Isabelle Aubry, présidente de l’association Face à l’Inceste et auteure de L’inceste, 36 questions-réponses incontournables, publié chez Dunod en 2017, a déclaré jeudi 14 janvier sur franceinfo comprendre qu'Élisabeth Guigou "soit dans une position difficile vis-à-vis des différents acteurs de la protection de l'enfance pour mener sereinement ces travaux". L'ancienne ministre socialiste qui présidait la Commission indépendante sur l'inceste mise en place il y a tout juste un mois a démissionné de son poste. Elle a été pendant des années une proche d'Olivier Duhamel. Le politologue est accusé dans un livre signé par sa belle-fille Camille Kouchner d'avoir abusé de son frère lorsqu'il était adolescent.

Élisabeth Guigou affirme qu'elle n'était pas au courant de ces agissements Comprenez-vous sa décision ?

Isabelle Aubry : Oui, c'est possible qu'elle n'ait pas été au courant. En tant que présidente d'une commission sur l'inceste et les violences et la pédocriminalité, je comprends qu'elle soit dans une position difficile vis-à-vis des différents acteurs de la protection de l'enfance pour mener sereinement ces travaux. C'est compliqué, d'autant qu'une enquête vient d'être ouverte. Il est peut-être possible aussi qu'elle soit entendue comme témoin. C'est effectivement compliqué.

Un sondage que vous aviez publié il y a quelques mois disait qu'un Français sur dix aujourd'hui dit avoir été victime d'inceste. On a l'impression qu'on découvre le phénomène ?

Oui, c'est assez étonnant. On se bat depuis vingt ans pour démontrer les mécanismes de l'inceste et pour faire comprendre au législateur en quoi il est important de le qualifier comme un crime spécifique. On voit très bien, avec la description de Camille Kouchner, en quoi l'inceste est un crime différent puisqu’il implique toute la famille, c'est d'abord un crime de lien. Quand l'inceste est commis, comme elle le dit fort bien, c'est pour la vie. C'est pour la vie pour l'agresseur, mais c'est pour la vie aussi pour la victime, mais aussi pour ses proches. Et on oublie souvent les proches. Camille Kouchner est une proche et les proches peuvent aussi souffrir de l'inceste.

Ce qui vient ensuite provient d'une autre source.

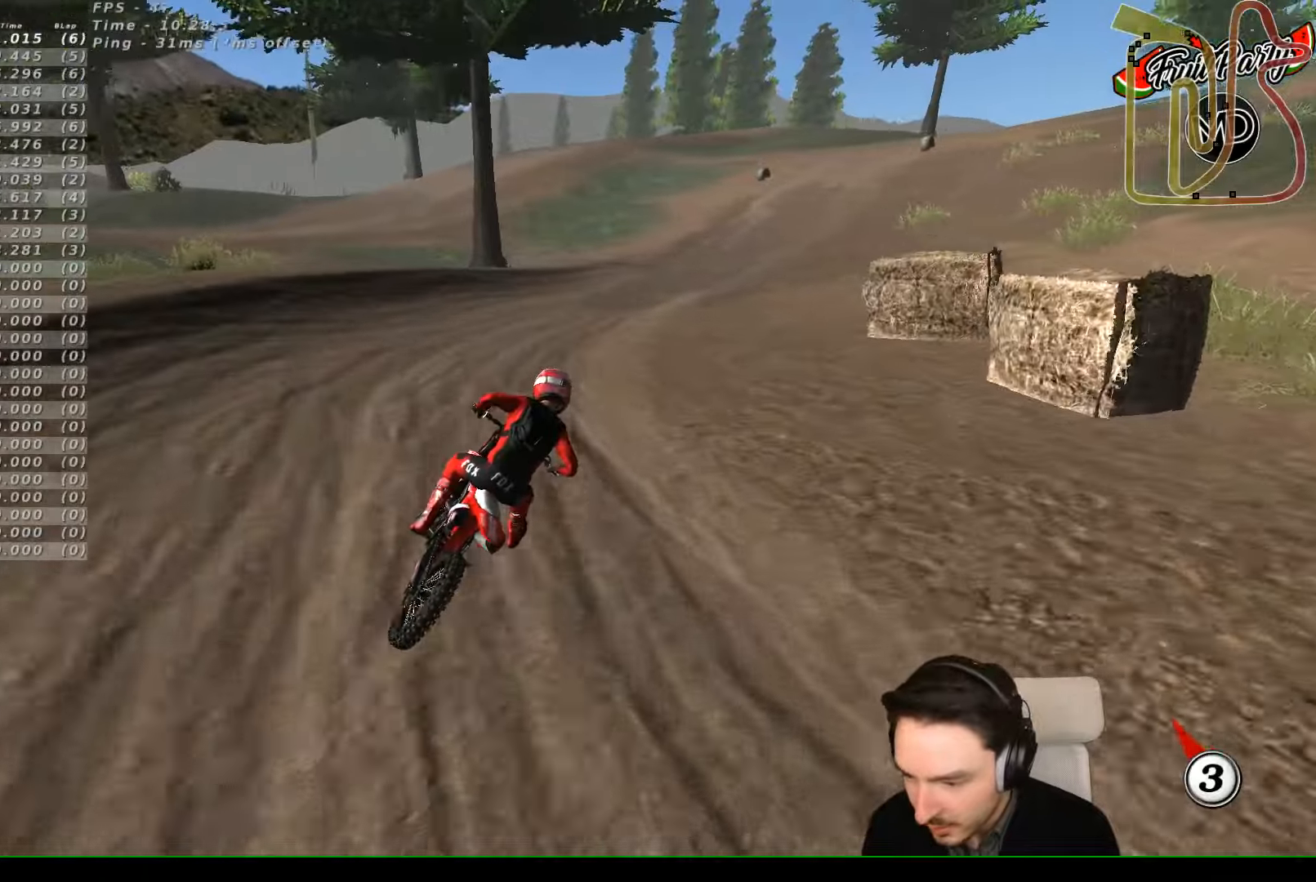
{"buttons": ["R2"], "left_stick": "left", "events": [[233, "R2", "down"], [333, "R2", "up"], [433, "R2", "down"], [433, "left_stick", "left"]]}
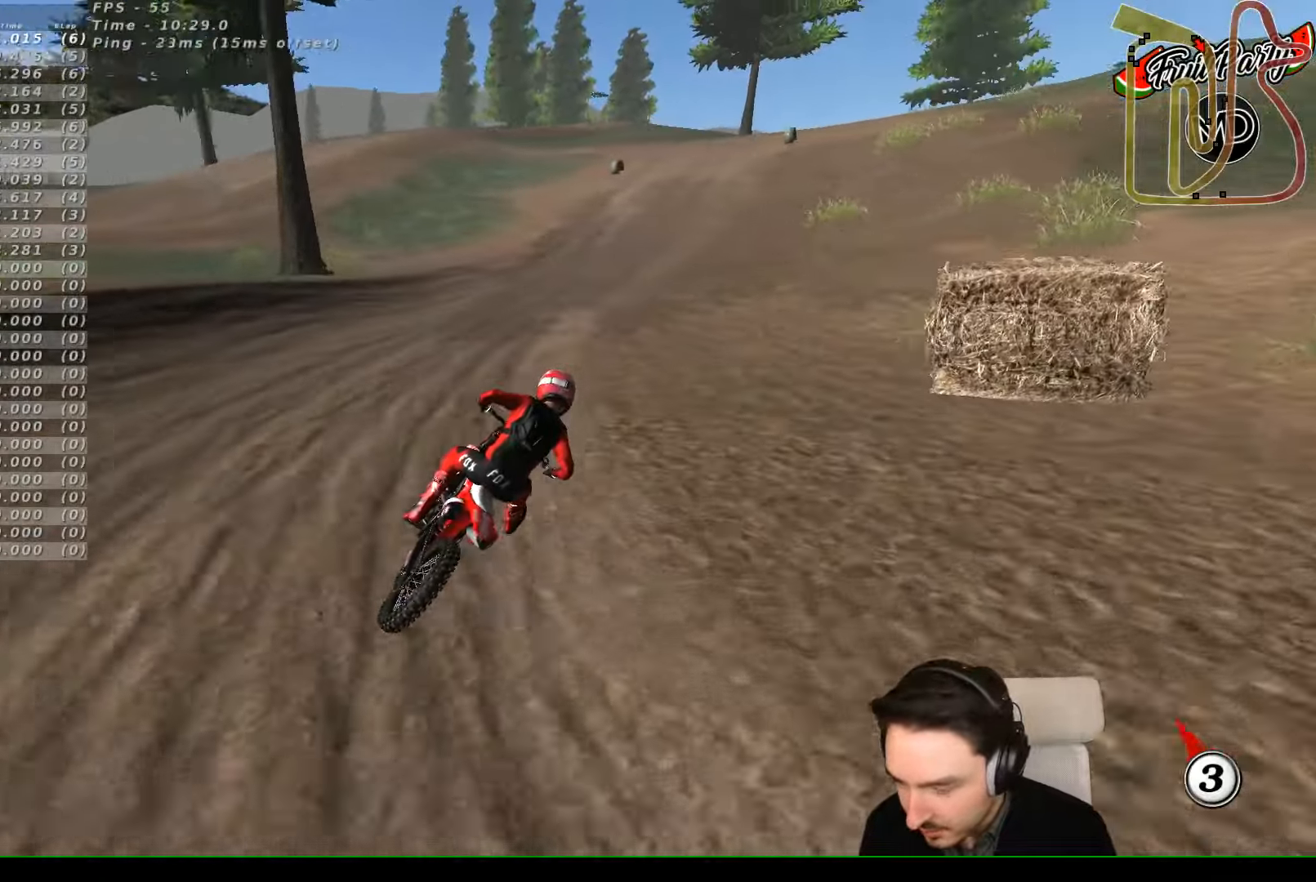
{"buttons": ["R2"], "left_stick": "left", "events": [[133, "left_stick", "center"], [433, "left_stick", "left"]]}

La prescription des crimes sexuels sur les mineurs a été portée à 30 ans, après l'âge de la majorité des victimes. Faut-il aller plus loin ?

Il aurait fallu tout de suite voter l'imprescriptibilité comme c'est le cas dans de nombreux pays, tous les pays du Commonwealth, par exemple au Canada et dans certains États américains. Dans ces pays-là, les crimes les plus graves sont imprescriptibles. Certains agresseurs ont une "carrière" d'agresseurs et ils ne font pas qu'une victime. Je me souviens d'un membre de notre association, qui était la seule personne non prescrite de sa famille, et il avait à ses côtés 17 témoins victimes au sein de sa propre famille. Et cela aurait pu continuer sur d'autres générations. Le but de pouvoir poursuivre les agresseurs toute leur vie, c'est avant tout de protéger les enfants. C'est cette position-là que nous devons adopter. Après, il ne faut pas oublier non plus quand on parle de preuves que, selon notre enquête Ipsos de 2010, 45% des agresseurs avouent les faits.